Francisco Diez Marina Palacios

La violencia es un fenómeno que ha permeado con particular fuerza en la esfera pública. En el fondo, radica una crisis política que debemos analizar. ¿Por qué debería importarnos esta situación? Fundamentalmente, porque es un tema alarmante que se ha propagado en todas las latitudes del orbe.

El viernes pasado murió David Amess, diputado del Partido Conservador, quien fue miembro del parlamento inglés desde 1983, tras ser apuñalado durante una reunión con sus electores en Essex.

Ahora bien, no se trató de un caso sin precedente. Jo Cox, diputada laborista, fue asesinada en junio de 2016 en condiciones similares. Fue apuñalada y atacada a tiros —a plena luz del día— en Birstall, West Yorkshire.

Este tipo de eventos trágicos deben llamarnos la atención puesto que no son exclusivos de Reino Unido; tampoco son hechos aislados.
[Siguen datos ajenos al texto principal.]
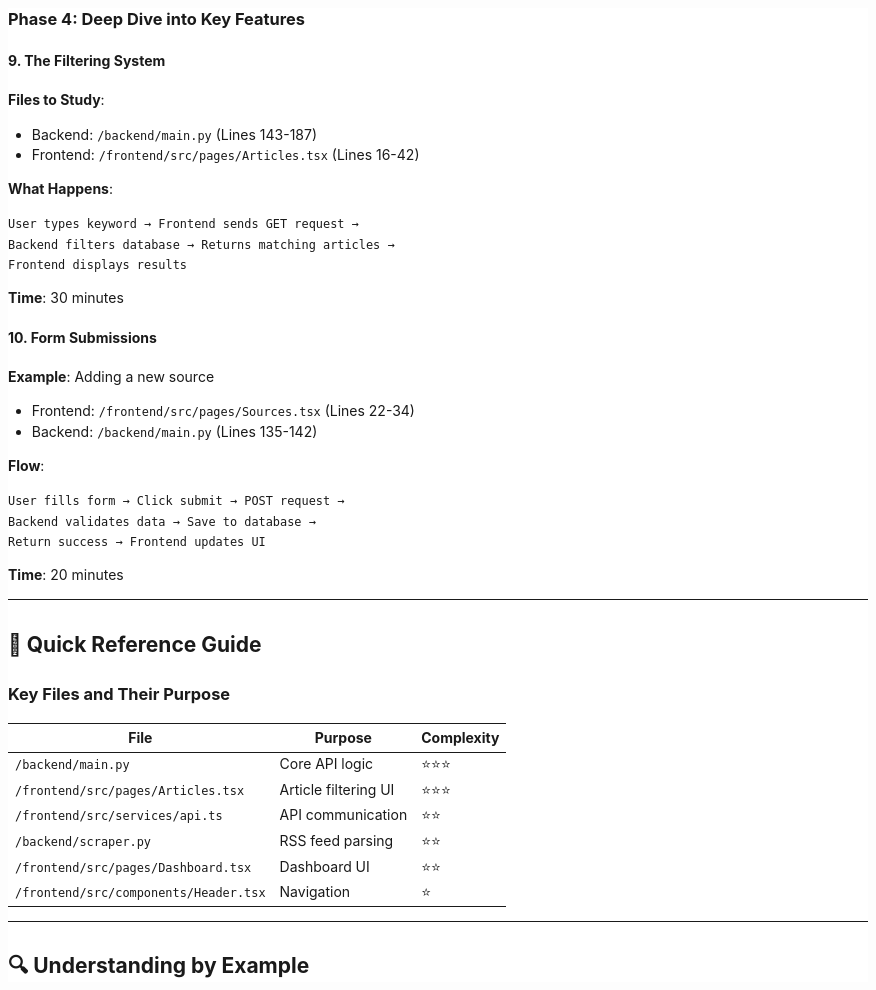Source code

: 
### **Phase 4: Deep Dive into Key Features**

#### **9. The Filtering System**
**Files to Study**:
- Backend: `/backend/main.py` (Lines 143-187)
- Frontend: `/frontend/src/pages/Articles.tsx` (Lines 16-42)

**What Happens**:
```
User types keyword → Frontend sends GET request → 
Backend filters database → Returns matching articles → 
Frontend displays results
```
**Time**: 30 minutes

#### **10. Form Submissions**
**Example**: Adding a new source
- Frontend: `/frontend/src/pages/Sources.tsx` (Lines 22-34)
- Backend: `/backend/main.py` (Lines 135-142)

**Flow**:
```
User fills form → Click submit → POST request → 
Backend validates data → Save to database → 
Return success → Frontend updates UI
```
**Time**: 20 minutes

---

## 🎯 **Quick Reference Guide**

### **Key Files and Their Purpose**

| File | Purpose | Complexity |
|------|---------|-----------|
| `/backend/main.py` | Core API logic | ⭐⭐⭐ |
| `/frontend/src/pages/Articles.tsx` | Article filtering UI | ⭐⭐⭐ |
| `/frontend/src/services/api.ts` | API communication | ⭐⭐ |
| `/backend/scraper.py` | RSS feed parsing | ⭐⭐ |
| `/frontend/src/pages/Dashboard.tsx` | Dashboard UI | ⭐⭐ |
| `/frontend/src/components/Header.tsx` | Navigation | ⭐ |

---

## 🔍 **Understanding by Example**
En otras regiones se han replicado acontecimientos semejantes. Por ejemplo, el asesinato del presidente haitiano, Jovenel Moïse, el 7 de julio del presente año, después de que asaltaran en plena madrugada su residencia a las afueras de Puerto Príncipe. O las desafortunadas imágenes del asalto al Capitolio a manos de simpatizantes de Donald Trump.

En México, la jornada electoral del presente año pasará al registro como la más violenta en las últimas dos décadas: 91 homicidios y 693 agresiones contra políticos y candidatos. Según el Quinto Informe de Violencia Política en México 2021, 70% de las víctimas eran aspirantes a cargos de elección popular.
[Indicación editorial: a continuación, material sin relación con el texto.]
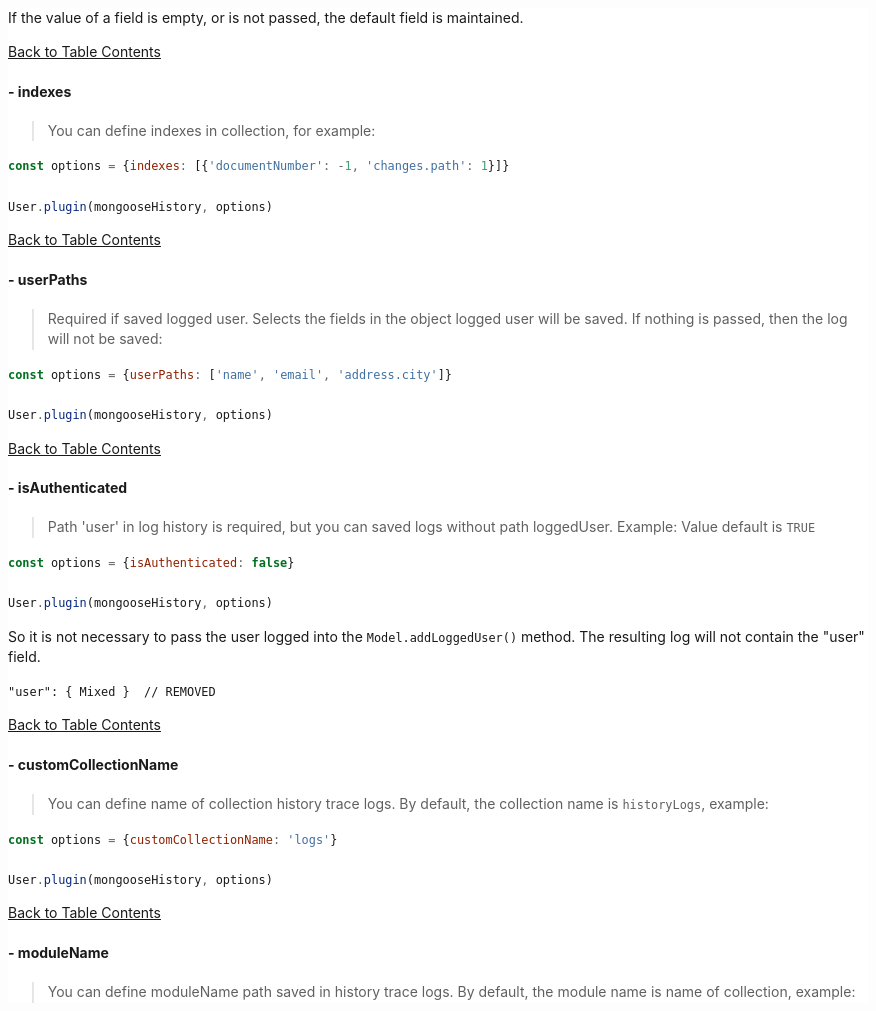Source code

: If the value of a field is empty, or is not passed, the default field is maintained.

 [Back to Table Contents](#table-of-contents)

#### - indexes
> You can define indexes in collection, for example:

```javascript
const options = {indexes: [{'documentNumber': -1, 'changes.path': 1}]}

User.plugin(mongooseHistory, options)
```

 [Back to Table Contents](#table-of-contents)

#### - userPaths
> Required if saved logged user.
Selects the fields in the object logged user will be saved.
If nothing is passed, then the log will not be saved:

```javascript
const options = {userPaths: ['name', 'email', 'address.city']}

User.plugin(mongooseHistory, options)
```
 [Back to Table Contents](#table-of-contents)

#### - isAuthenticated
> Path 'user' in log history is required, but you can saved logs without path loggedUser. Example:
Value default is `TRUE`

```javascript
const options = {isAuthenticated: false}

User.plugin(mongooseHistory, options)
```
So it is not necessary to pass the user logged into the `Model.addLoggedUser()` method. 
The resulting log will not contain the "user" field.

    "user": { Mixed }  // REMOVED

 [Back to Table Contents](#table-of-contents)


#### - customCollectionName
> You can define name of collection history trace logs.
By default, the collection name is `historyLogs`, example:

```javascript
const options = {customCollectionName: 'logs'}

User.plugin(mongooseHistory, options)
```

 [Back to Table Contents](#table-of-contents)

#### - moduleName
> You can define moduleName path saved in history trace logs.
By default, the module name is name of collection, example:


[npm]: https://www.npmjs.com/
[yarn]: https://yarnpkg.com/
[mongoose]: http://mongoosejs.com/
El clima de violencia se propagó en distintos rincones de nuestro país; sin embargo, estuvo mayormente concentrado en los estados del sur y del Golfo. Mientras esos crímenes queden impunes, la violencia política seguirá aplicándose como un método eficaz para generar vacíos de poder y obtener el mando.

La violencia es un síntoma de una crisis política que ha debilitado nuestro marco institucional en materia de seguridad y procuración e impartición de justicia. ¿Hasta dónde podrá escalar y a qué costo? Asimismo, la violencia es reflejo de una sociedad polarizada, en la que prevalecen expresiones políticas de confrontación —llevadas a sus últimas consecuencias— en lugar de mensajes de respeto, concordia y reconciliación. Sin duda, los discursos incendiarios conducen a que la violencia predomine sobre las propuestas.

Además, vicia nuestro sistema democrático, ya que, en lugar de que la ciudadanía escoja de manera libre y secreta a sus representantes, quienes terminan delimitando la elección son grupos de interés violentos, como el crimen organizado.

Es bien sabido que en México se ha normalizado el entorno de violencia generalizada, tanto en el ámbito electoral como en el día a día de cada uno de los mexicanos. Lamentablemente, ya es una constante en la realidad mexicana. El problema debe atenderse de raíz: no por medio del uso legítimo de la fuerza del Estado, sino mediante instituciones sólidas. De lo contrario seguiremos atrapados en la trampa de la política violenta y de la violencia política —sin confundir ambos términos—.

No es la intimidación, la deslegitimación, el anonimato en redes sociales ni la violencia, la ruta para hacer valer nuestras ideas y causas.

¿O será otra de las cosas que no hacemos?